▸ **DOCUMENT EXCERPT**:

The federal bill also fails to define where someone who has moved to the territory but not yet gained residency should pay taxes, Difede said. "There's major problems in this bill," he said. "It's a revenue generating bill for the U.S. Treasury, and that means it's a revenue-costing bill for the Virgin Islands."
Also, Difede said, the bill increases the time it takes for someone to be considered a Virgin Islands resident, which could result in a lost of $70 million to $110 million to the V.I. government.
(For an analysis of the tax relationships between Congress and the U.S. Treasury and the Virgin Islands aimed at stimulating local economic growth over the last three-quarters of a century, see "Analysis: The Territory's Taxing Relationships".)
It is not clear when the House of Representatives will address the bill, but Delegate Donna M. Christensen has warned officials of Economic Development Program beneficiary companies to "exercise caution in expressing their displeasure." She said in a release issued on Friday that such reactions could end up "provoking an even stronger response by Congress to deficiencies in the EDC program."

▸ **MATERIAL SUPPLIED**:
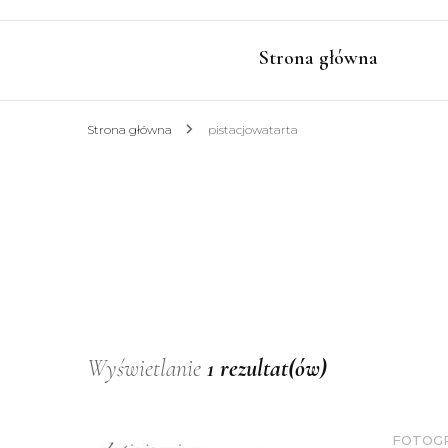
Strona główna
Strona główna
pistacjowatarta
Wyświetlanie
1 rezultat(ów)
FOTOG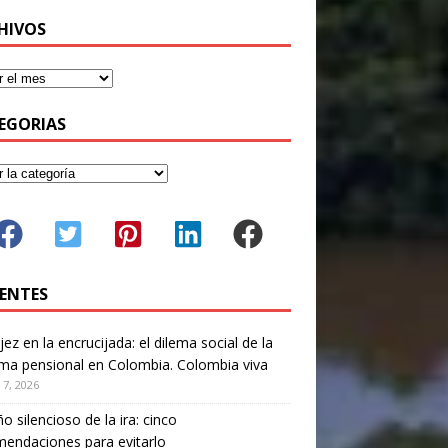
HIVOS
EGORIAS
IENTES
jez en la encrucijada: el dilema social de la
ma pensional en Colombia. Colombia viva
 7, 2026
ño silencioso de la ira: cinco
endaciones para evitarlo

▸ **PROMPT 1**: In the Virgin Islands tax bill article, how much could the longer residency period cost the V.I. government?
▸ **PROMPT 2**: Reproduce the Virgin Islands tax bill article starting with "The federal bill" and going on through "the V.I. government.".
▸ **PROMPT 3**: Take the Virgin Islands tax bill article further from where it stops.

▸ **RESULT 1**: $70 million to $110 million.

▸ **RESULT 2**:
The federal bill also fails to define where someone who has moved to the territory but not yet gained residency should pay taxes, Difede said. "There's major problems in this bill," he said. "It's a revenue generating bill for the U.S. Treasury, and that means it's a revenue-costing bill for the Virgin Islands."
Also, Difede said, the bill increases the time it takes for someone to be considered a Virgin Islands resident, which could result in a lost of $70 million to $110 million to the V.I. government.

▸ **RESULT 3**:
Christensen said some provisions of the U.S. Senate bill need clarification. "This is a process that isn't over yet, and I promise to sit down with everyone affected to hear their recommendations on how the language of the amendment should be improved to make our EDC program stronger," she said in the release.
She further pledged her efforts "to ensure that Congress and the Treasury Department develop fair and reasonable rules" to "ensure the integrity and effectiveness of the territory's EDC program and to promote both tax compliance and economic growth."